US crude loses space in Valero refineries: Update
Valero cut its throughputs of continental US crudes by 400,000 b/d from the previous quarter as it increased runs of medium sour crudes and light, sweet imports, senior vice president of international operations Gary Simmons said today in the company's quarterly earnings call. Valero averaged 1.2mn b/d in light, sweet throughputs in the fourth quarter. The heavy crude diet remained the same.
Light Louisiana Sweet, a key domestic sweet crude marker for the US Gulf coast, traded at a premium to import benchmark Brent and encouraged imports of foreign crudes during the quarter.
Rising US inventories indicated that LLS was overpriced and would come down to compete with the waterborne imports, he said.
"I think we'll go through that volatility over the next six months, where we swing in and out of domestic light sweet into our refining system," Simmons said.
The movement welcomes light, sweet crude imports to a region that had almost completely shut them out just a year ago. The US Gulf coast imported 1.3mn b/d of light, sweet crude in January 2007, before the boom in onshore domestic crude production. Imports of crude higher than 30°API averaged just 47,484 b/d last year and 3,677 b/d the year before, according to the Energy Information Administration. Import data for 2016 is not yet available.
Shifting away from light crude will not curb the refiner's production of gasoline or change the conditions that helped create a glut of naphtha.West African sweet barrel yields are similar to US Eagle Ford and Bakken crude, while highly complex refining units wring comparable volumes of gasoline out of medium sour barrels, the company said.

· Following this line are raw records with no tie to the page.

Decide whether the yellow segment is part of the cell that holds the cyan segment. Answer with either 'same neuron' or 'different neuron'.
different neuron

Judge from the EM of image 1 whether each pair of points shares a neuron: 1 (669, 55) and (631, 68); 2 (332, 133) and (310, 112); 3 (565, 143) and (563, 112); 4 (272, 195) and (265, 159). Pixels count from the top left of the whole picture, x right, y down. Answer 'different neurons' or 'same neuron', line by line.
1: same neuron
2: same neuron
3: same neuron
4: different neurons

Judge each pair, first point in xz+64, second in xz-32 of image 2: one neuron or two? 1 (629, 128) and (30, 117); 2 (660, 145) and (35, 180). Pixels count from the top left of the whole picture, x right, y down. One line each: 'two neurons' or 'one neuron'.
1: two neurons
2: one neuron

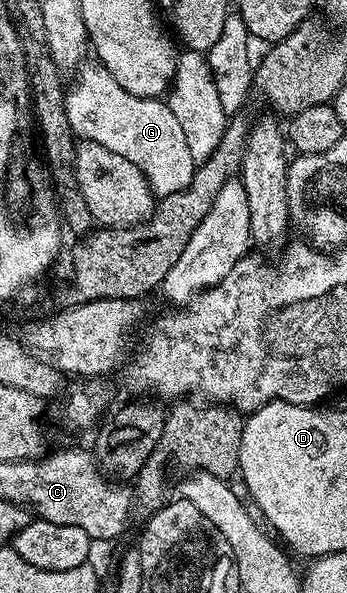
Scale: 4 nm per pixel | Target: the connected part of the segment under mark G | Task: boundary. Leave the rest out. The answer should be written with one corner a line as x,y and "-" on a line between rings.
98,63
84,64
74,77
75,82
72,85
70,82
66,90
64,105
76,138
92,141
129,159
147,176
151,192
160,198
191,185
197,162
189,155
185,131
181,131
181,123
177,123
166,100
129,95
107,68

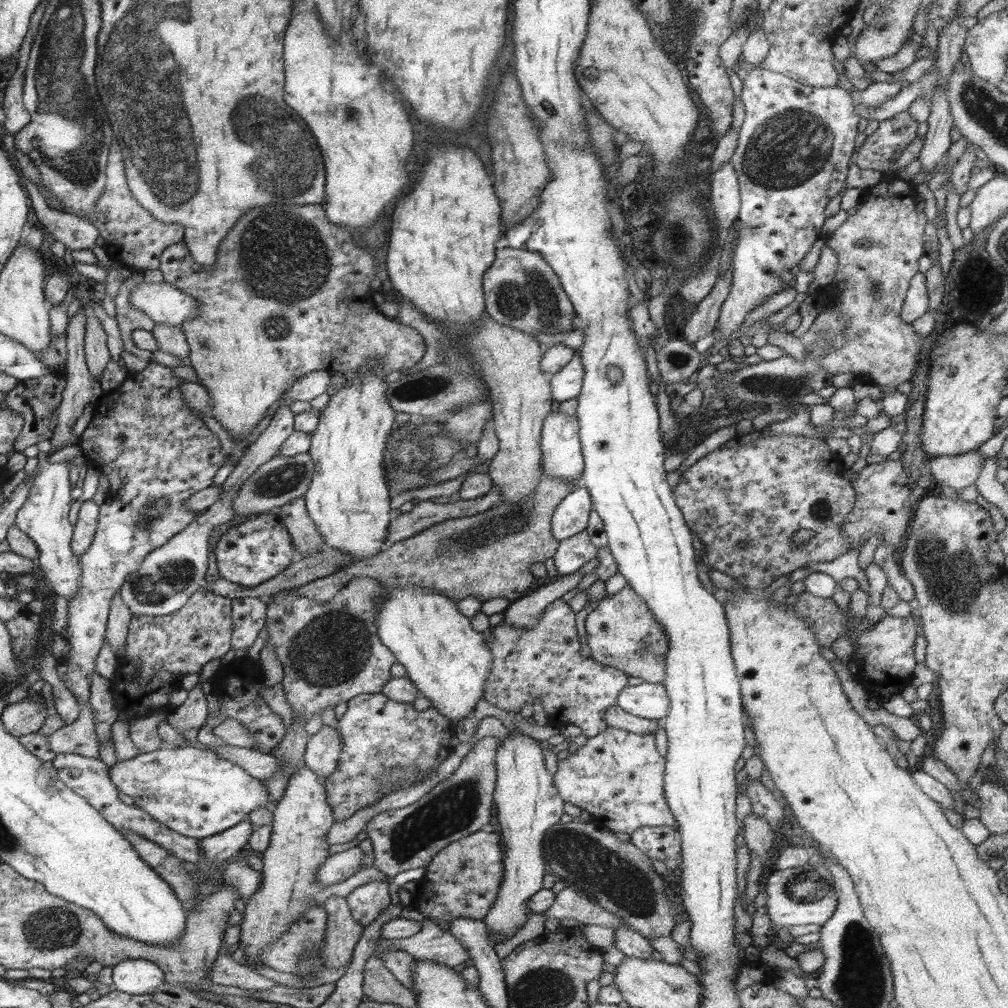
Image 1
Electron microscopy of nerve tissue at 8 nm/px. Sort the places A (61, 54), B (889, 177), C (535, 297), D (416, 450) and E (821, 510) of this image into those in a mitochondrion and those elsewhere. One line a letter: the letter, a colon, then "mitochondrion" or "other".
A: mitochondrion
B: other
C: mitochondrion
D: mitochondrion
E: mitochondrion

Shift could create export opportunity
Valero's US Gulf coast dock capacity, developed with the rise of Eagle Ford production, could also see export business. The facilities were used to send up to 90,000 b/d of the south Texas crude to its 265,000 b/d St Romuald refinery in Quebec. But North Atlantic imports are once again economic at the facility, along with new deliveries of Bakken that began in December off of Enbridge's Line 9.
Valero has talked with companies interested in joining with it to export crude, now that US oil export restrictions have been lifted, vice president of logistics Richard Lashway said.

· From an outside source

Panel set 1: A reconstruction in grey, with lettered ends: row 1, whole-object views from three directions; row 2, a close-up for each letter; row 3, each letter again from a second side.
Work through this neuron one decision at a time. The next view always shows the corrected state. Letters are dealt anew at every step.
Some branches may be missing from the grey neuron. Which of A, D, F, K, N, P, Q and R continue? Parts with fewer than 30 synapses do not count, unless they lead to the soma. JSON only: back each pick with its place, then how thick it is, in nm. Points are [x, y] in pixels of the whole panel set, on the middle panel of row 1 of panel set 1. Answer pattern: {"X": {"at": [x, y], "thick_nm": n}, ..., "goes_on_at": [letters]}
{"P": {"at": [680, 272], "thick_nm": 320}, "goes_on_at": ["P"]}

"We do see quite a bit of opportunity out there, given not just the decline in crude prices but the export opportunity," Lashway said.
A solid export market for distillates helped offset unseasonably low prices for the fuel during the fourth quarter, Valero said. The refiner averaged 157,000 b/d of gasoline exports, 264,000 b/d of distillate exports and 43,000 b/d of kerosene exports during the period, a combined record for the company.
Chief executive Joe Gorder shrugged off large increases in US gasoline inventories this month as a potential sign of flagging demand for the fuel. Strong vehicle sales and high miles-traveled data for the US last year support continued demand for the fuel in 2016, he said.
"It seems like every January, we find ourselves in a situation where we're looking at the year and everyone is saying, 'Oh, gee, is this over and is demand totally eroded'?" Gorder said. "Fundamentally, it looks like things should bode well for us going forward."